The representative of the Machiguenga Assembly informed GOREMAD of this decision, but GOREMAD continued to refuse to pay the widow's pension. The victim and the Machiguenga representative then filed a lawsuit. This was initially rejected but then went all the way to the Constitutional Court. The Constitutional Court ordered the case to be reviewed. On 26 February 2020, the Civil Court of Tambopata of the Supreme Court of Madre de Dios issued a ruling that declared the amparo proceedings (constitutional complaint) of the indigenous Machiguenga people against the regional government of Madre de Dios (GOREMAD) to be well-founded.

It has been shown that a similar development of jurisdiction with regard to the rights of indigenous peoples and the principle of equality can also be observed in Bolivia, with the result that indigenous jurisdictions can even take precedence over state jurisdiction. Indigenous jurisdiction is therefore also used in disputes over social benefits.
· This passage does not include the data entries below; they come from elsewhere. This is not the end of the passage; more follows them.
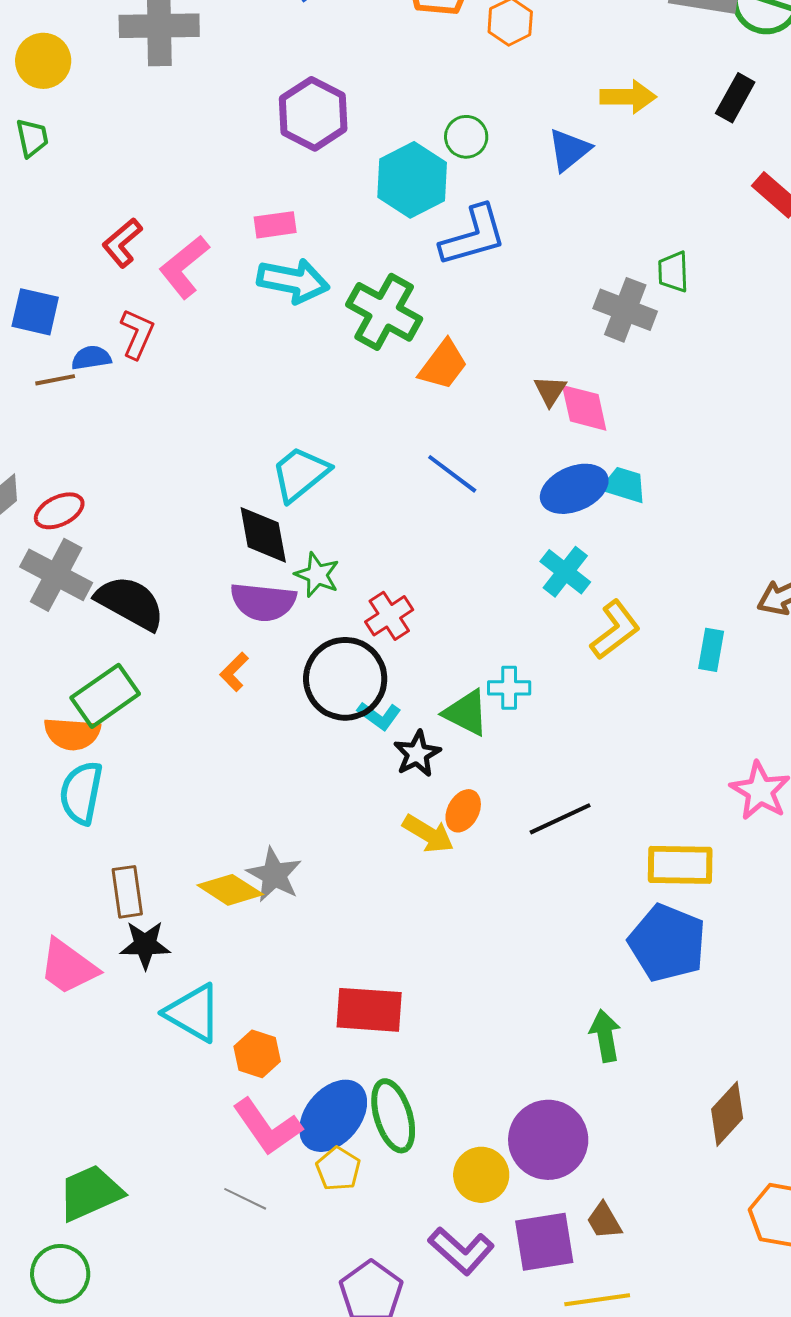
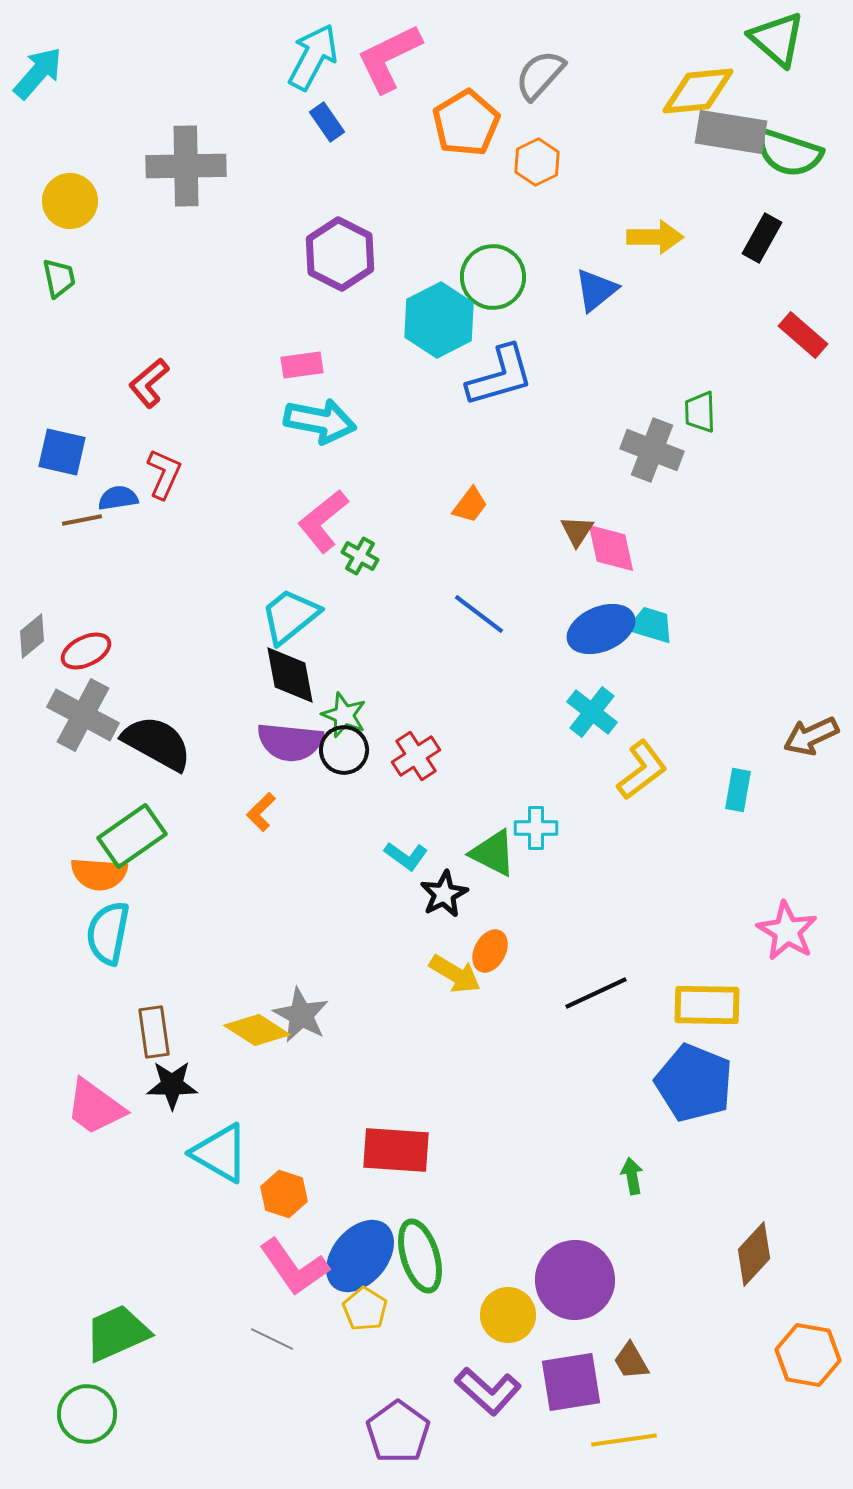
green circle: (466, 137) -> (493, 277), size x1.5
pink L-shape: (184, 267) -> (323, 521), moved
green cross: (384, 312) -> (360, 556), moved, size x0.5
orange trapezoid: (443, 365) -> (470, 505), size x0.7
cyan trapezoid: (300, 474) -> (290, 616), moved
black circle: (345, 679) -> (344, 750), moved, size x0.6
black line: (560, 819) -> (596, 993), moved
green arrow: (605, 1036) -> (632, 1176), size x0.7

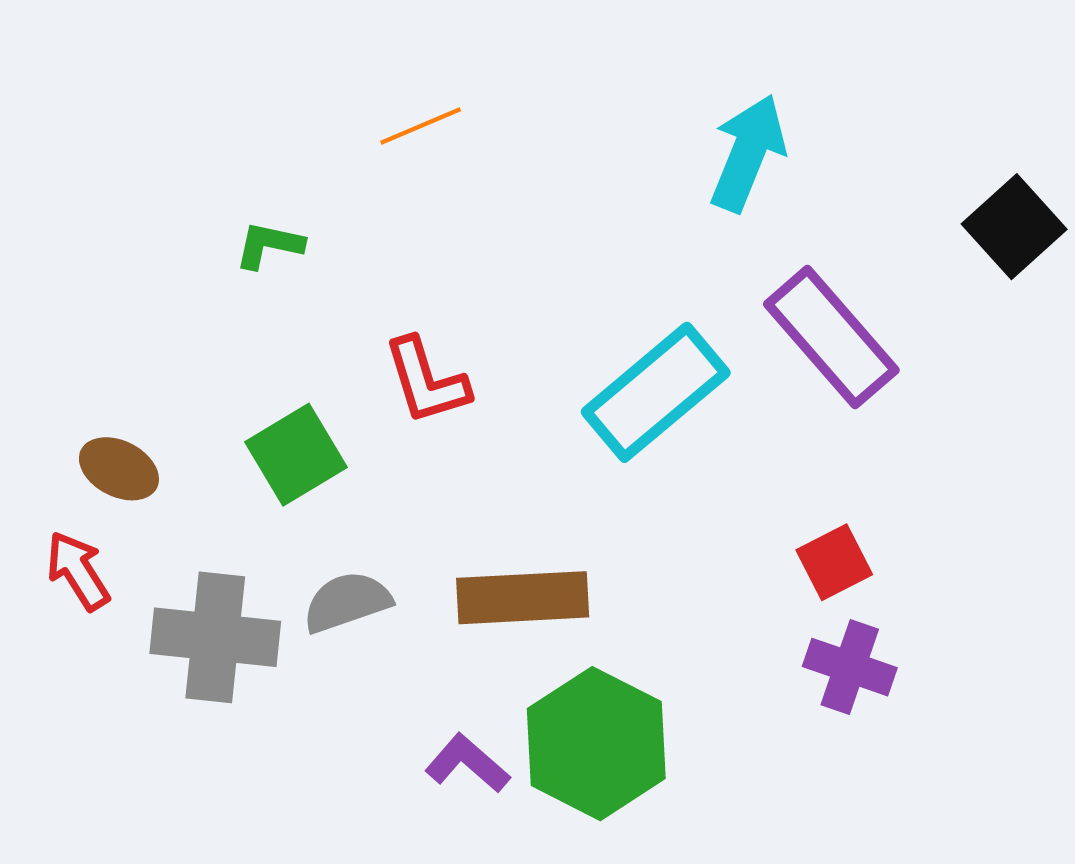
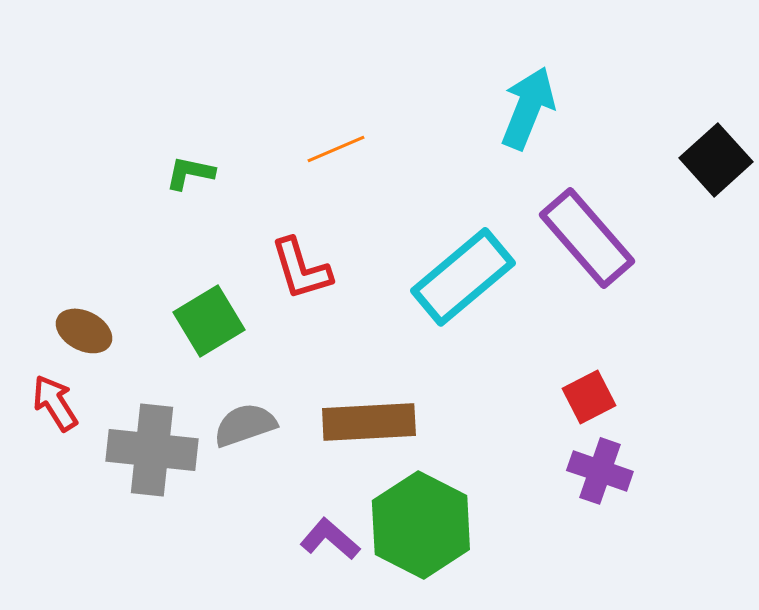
orange line: (421, 126) -> (336, 149), moved

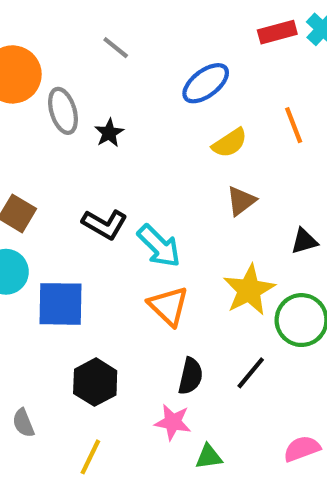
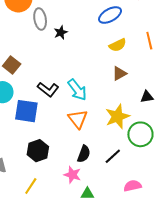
black L-shape: (105, 224) -> (48, 89), moved
pink semicircle: (302, 449) -> (133, 186), moved

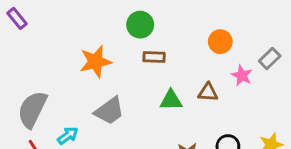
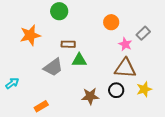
brown rectangle: (154, 57) -> (68, 44), moved
brown triangle: (208, 92) -> (125, 68), moved, size x1.6
gray trapezoid: (109, 111) -> (53, 67), moved

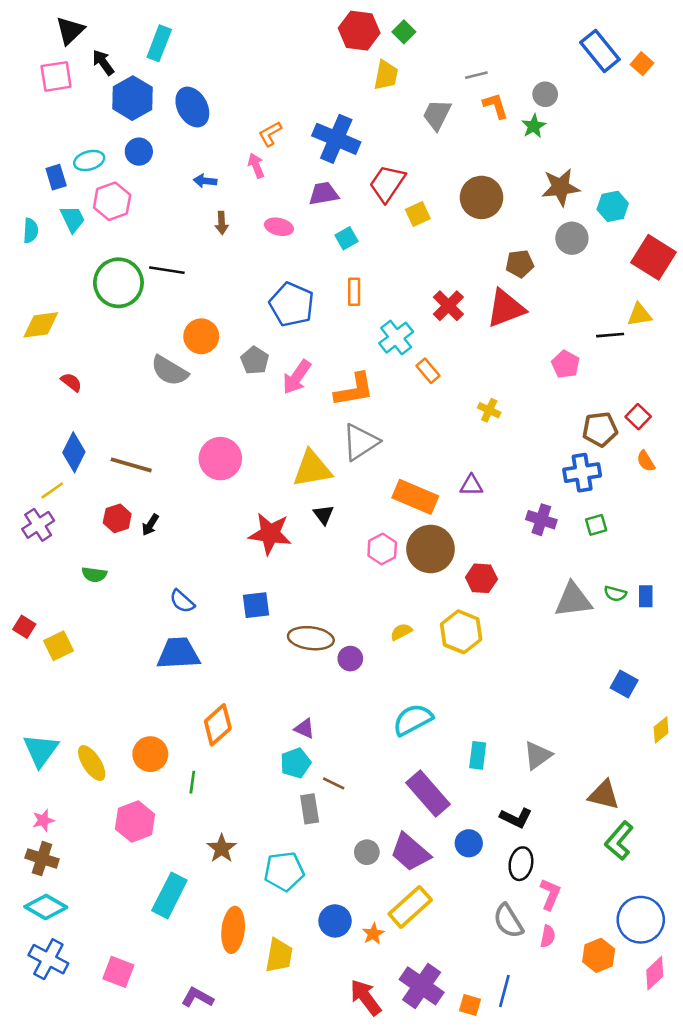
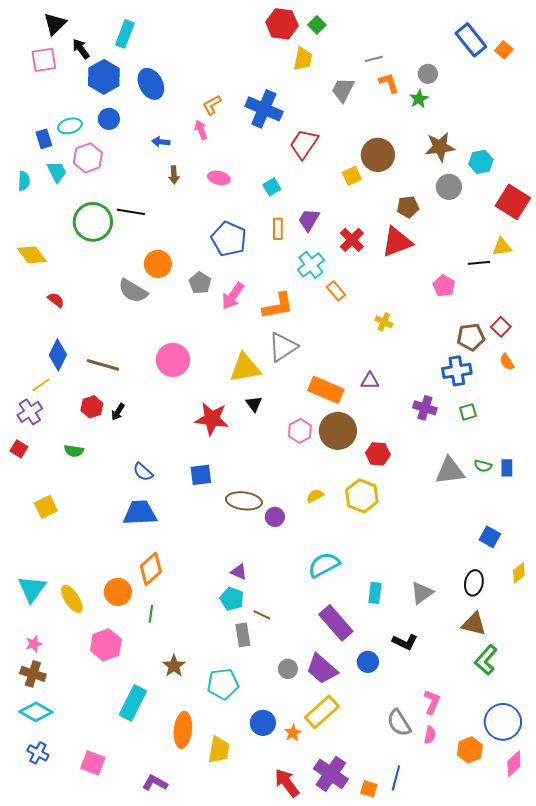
purple trapezoid: (324, 194) -> (309, 220), moved, turned -50
yellow square: (418, 214) -> (352, 176), moved
yellow diamond: (41, 325) -> (32, 255), turned 60
red square: (24, 627) -> (19, 449), moved
orange diamond: (218, 725) -> (151, 569), moved
cyan pentagon: (296, 763) -> (232, 599), turned -30
black ellipse: (521, 864) -> (474, 583), moved
blue cross: (48, 959) -> (38, 753), size x0.7

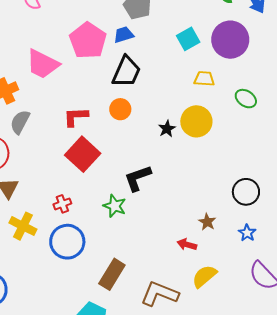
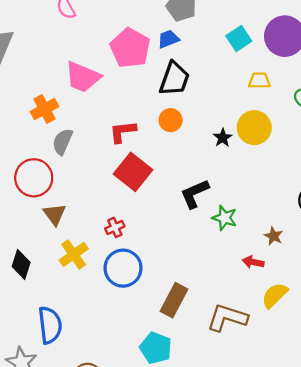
green star: (115, 206) -> (225, 218), moved
yellow cross: (23, 226) -> (74, 254), turned 32

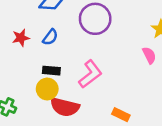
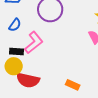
pink L-shape: (90, 74) -> (34, 43), moved

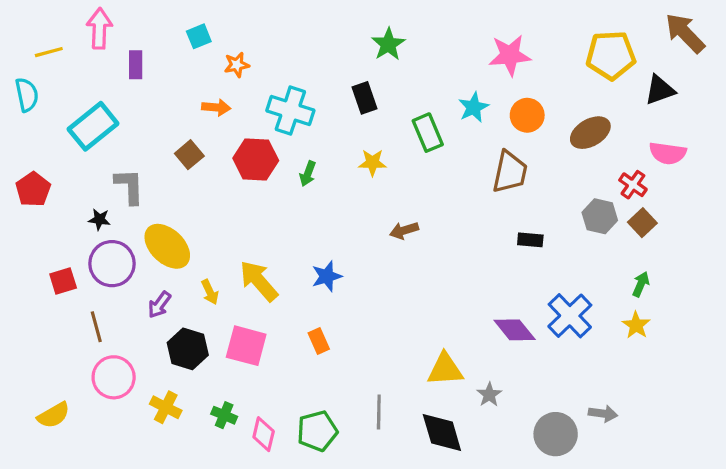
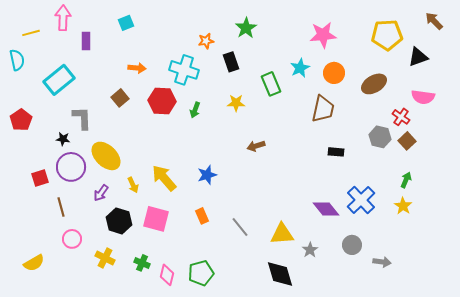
brown arrow: (685, 33) -> (434, 21), size x0.7
orange star: (237, 65) -> (206, 41), moved
pink circle: (114, 377) -> (72, 239), size x0.7
gray line: (379, 412) -> (240, 227), moved, turned -40
gray circle: (556, 434) -> (352, 245), moved, size x0.7

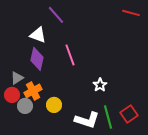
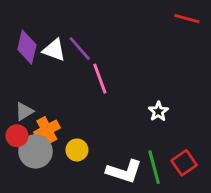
purple line: (56, 15) -> (80, 49), moved
purple diamond: (37, 59) -> (27, 47), moved
white star: (100, 85) -> (158, 111), moved
gray circle: (25, 106) -> (36, 151), size x1.5

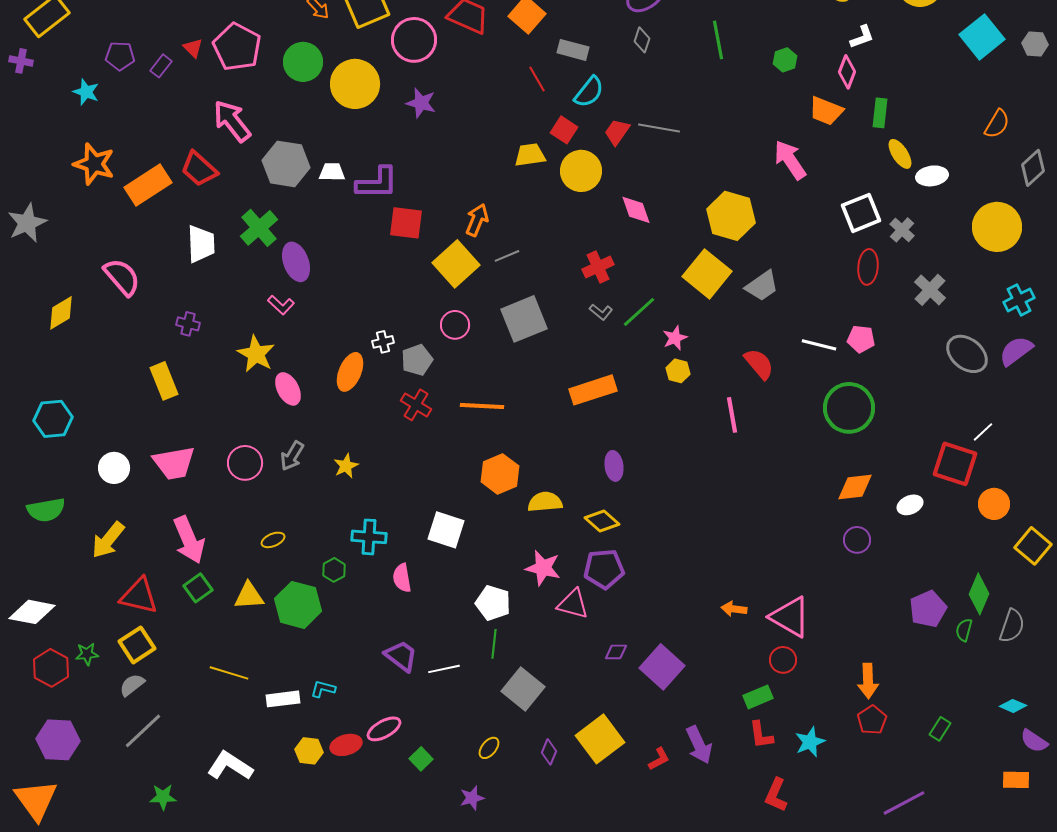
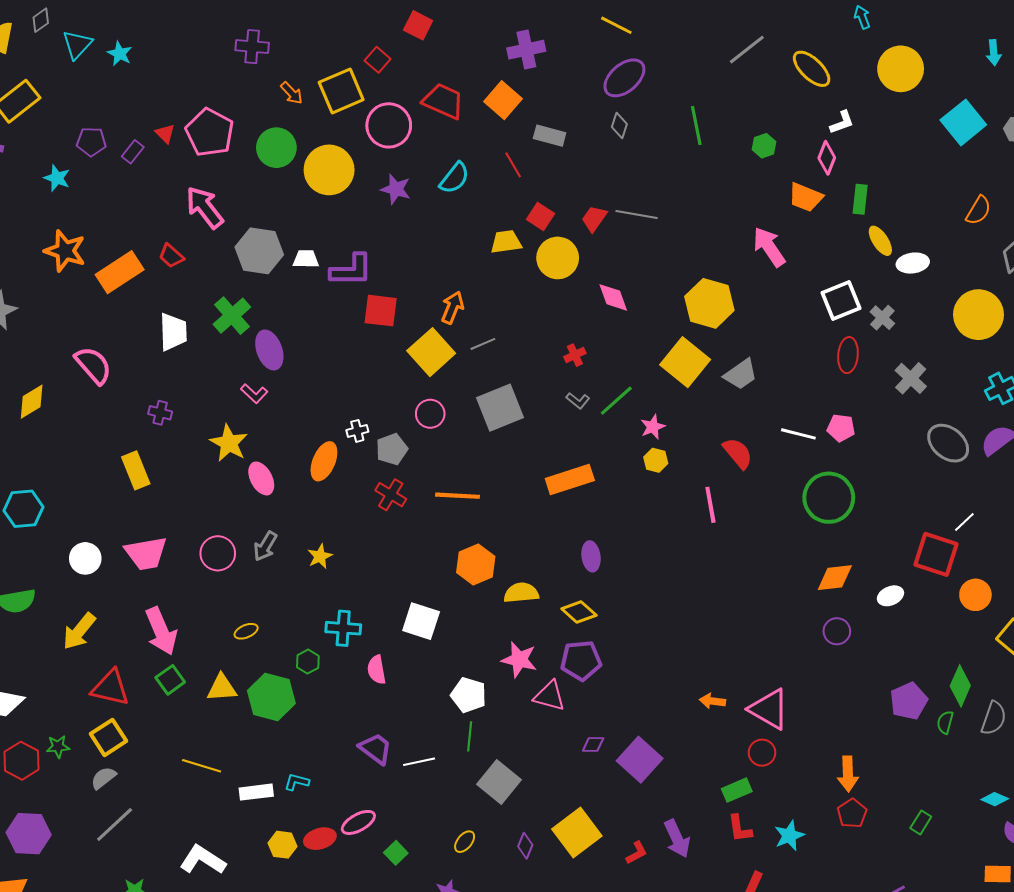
cyan semicircle: (589, 92) -> (454, 178), moved
red trapezoid: (199, 169) -> (171, 256), size x0.7
red cross: (598, 267) -> (575, 355), size x0.7

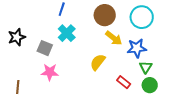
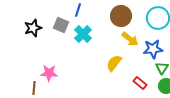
black star: (17, 37) -> (33, 28), moved
gray square: (45, 48) -> (61, 25), moved
pink star: (50, 72) -> (49, 73), moved

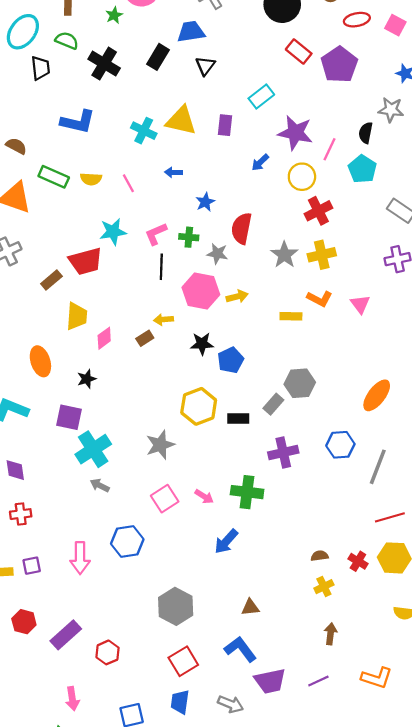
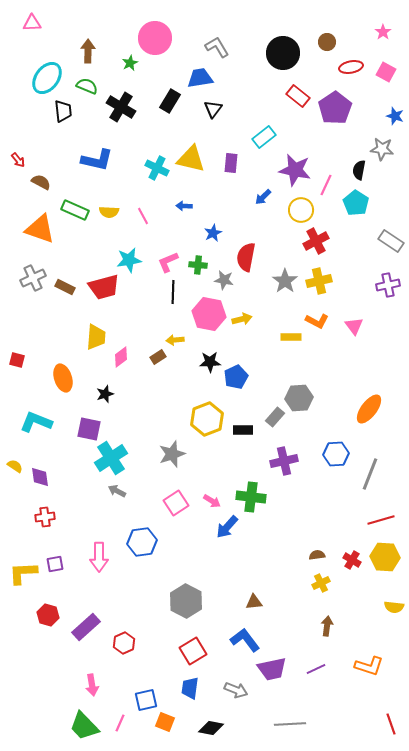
brown rectangle: (51, 280) -> (65, 287), moved, turned 66
blue arrow: (226, 541) -> (227, 527), moved

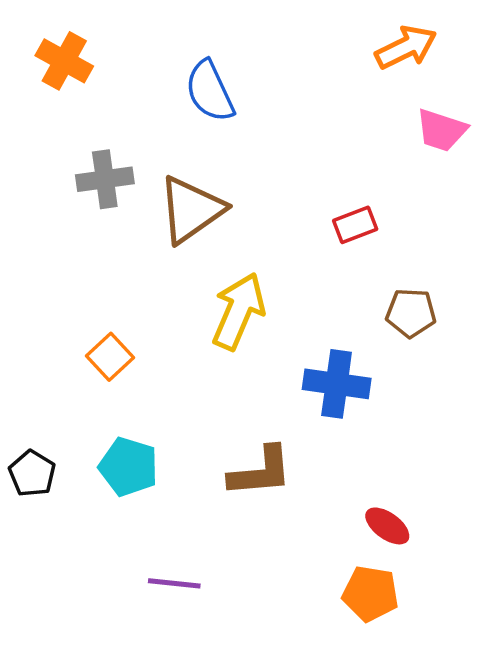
The results of the analysis of the court judgements and the database research were published in Spanish in May 2023 in a book entitled Jurisprudencia Constitucional Plurinacional y Jurisprudencia Multicultural (Documentos de consulta del proyecto prestaaciones sociales para los pueblos indígenas en América Latina). Another book, Derecho y Sistema de prestaciones sociales para los pueblos indígenas en América Latina, which examines the selected literature, was published in November 2023. In addition, the partner group issued a publication on the foundations of social law from a comparative law perspective (Derecho social, inclusión y protección social), which addresses various issues relating to the historical understanding of the welfare state and the rule of law in the Global North and the Global South.

Of particular importance for the execution of the international project at the Catholic University of Bolivia was the academic exchange at the annual conferences of the Law and Society Association in Lisbon in 2022 and in Puerto Rico in 2023. At both conferences, Lorena Ossio organised a panel in which Renzo Honores, Leonardo Villafuerte and Ingrid Schneck, also academic members of the group, took part in 2022. The following year, lawyer and human rights advocate Raquel Yrigoyen from Peru was one of the panellists.